In Ancient Greece, sometimes death is only the beginning… Medusa’s human form, granted by the virgin goddess, has always been enough for her. Until now. No longer a virgin, Medusa now faces banishment from the temple and Athena’s legendary wrath. Perseus’s love for Medusa breeds poison when kept a secret from all who live on Mt. Olympus. To have a life together, the couple must air the truth, even if it shakes the foundation of the Parthenon. Medusa struggles to embrace her monstrous past, as Perseus is faced with a choice – to embrace a hero’s life, or to follow his heart’s desire. The collision of their destinies forces them into a world that neither imagined.


Medusa's Ear

Medusa's Ear
Author: Dawne McCance
Publisher: State University of New York Press
Total Pages: 181
Release: 2012-02-01
Genre: Philosophy
ISBN: 0791484297

In traditional mythology and iconography, Medusa's killing powers are attributed to visual means: the monster is slain for her looks and her effect is to kill men for looking at her.
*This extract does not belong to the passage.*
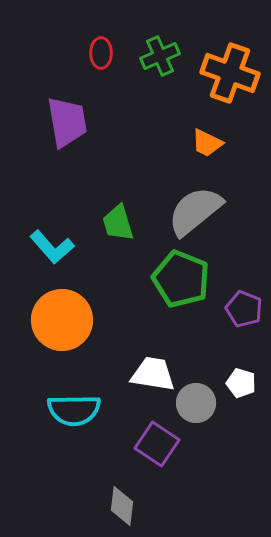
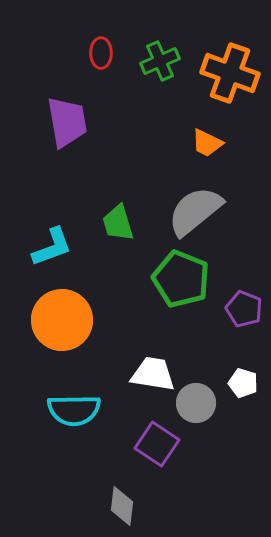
green cross: moved 5 px down
cyan L-shape: rotated 69 degrees counterclockwise
white pentagon: moved 2 px right
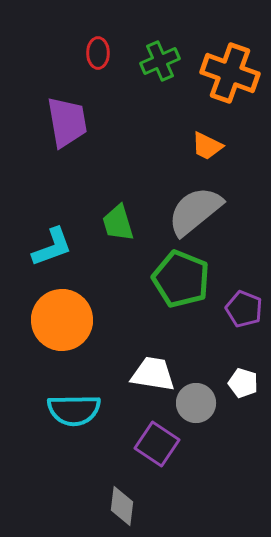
red ellipse: moved 3 px left
orange trapezoid: moved 3 px down
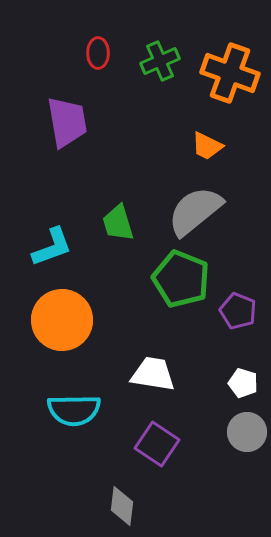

Challenging the familiar account of the modern era as ocularcentric, this book reads the Medusa-effect on the philosophy of the modern research university as rooted in an audiocentric fantasy. Author Dawne McCance links phonocentrism to an aural imaginary by tracking the trope—and terror—of the deaf ear and mute mouth in the discourse on the university that was inaugurated by Kant and that extends through Hegel and Heidegger to the present. She shows how, repeatedly, in founding texts on the modern research university, the philosopher's fearful recoil from an animal-female figure that he defines as deaf and dumb has the effect—the Medusa-effect—of cutting off his own, and therefore the institution's, ear and tongue. McCance also considers some recent efforts to shake the modern institution out of its Medusa-effect petrification.